**INSTRUCTIONS**
1 - In the article on Trump's AI-generated images, rewrite the passage that begins at the words "Since January, Trump’s" and ends after "her bare hands.", replacing "artificial intelligence" with "generative AI tools".
2 - According to the article on Trump's AI-generated images, which platform did Trump use to share the clip of Barack Obama being detained by the FBI?

[GIVEN TEXT — start]

Franklin Roosevelt mastered the use of radio. John F. Kennedy and Ronald Reagan were top of the game on TV. And Donald Trump is the first AI slop president.
Since January, Trump’s administration has used artificial intelligence to churn out a steady stream of fake images on social media, from alligators in ICE hats to crying members of Congress,while the official White House account on X has used it to portray the president as Superman, the pope and a villain from “Star Wars.”
Earlier this week, Trump used his account on his personal social media platform, Truth Social, to share an AI-generated clip showing former President Barack Obama being forcibly detained by the FBI. As bizarre as it was, it fit in with his other nonsensical memes, which included various Democrats in orange prison jumpsuits as the “Shady Bunch” and a fake-looking video of a woman in a bikini catching a snake with her bare hands.
There’s a term for someone using social media this way that can’t be repeated in polite company, so let’s just call it slop-posting. It’s usually done by a 14-year-old boy, or someone who still acts like one, and it’s mostly just absurd or mildly offensive. It’s not harmless, necessarily, but it’s mostly just lame trolling.

[GIVEN TEXT — finish]
[DATA RECORDS — start]

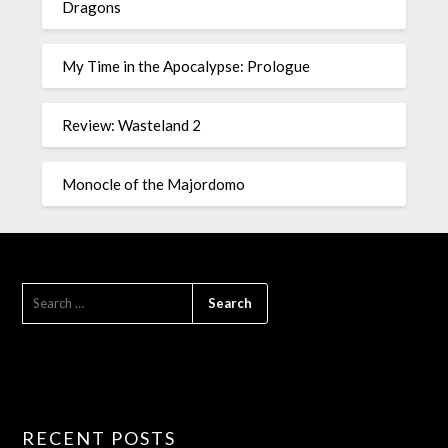
Dragons
My Time in the Apocalypse: Prologue
Review: Wasteland 2
Monocle of the Majordomo
RECENT POSTS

[DATA RECORDS — finish]

**COMPLETED EXERCISE**
1 -
Since January, Trump’s administration has used generative AI tools to churn out a steady stream of fake images on social media, from alligators in ICE hats to crying members of Congress,while the official White House account on X has used it to portray the president as Superman, the pope and a villain from “Star Wars.”
Earlier this week, Trump used his account on his personal social media platform, Truth Social, to share an AI-generated clip showing former President Barack Obama being forcibly detained by the FBI. As bizarre as it was, it fit in with his other nonsensical memes, which included various Democrats in orange prison jumpsuits as the “Shady Bunch” and a fake-looking video of a woman in a bikini catching a snake with her bare hands.

2 - Truth Social, his personal social media platform.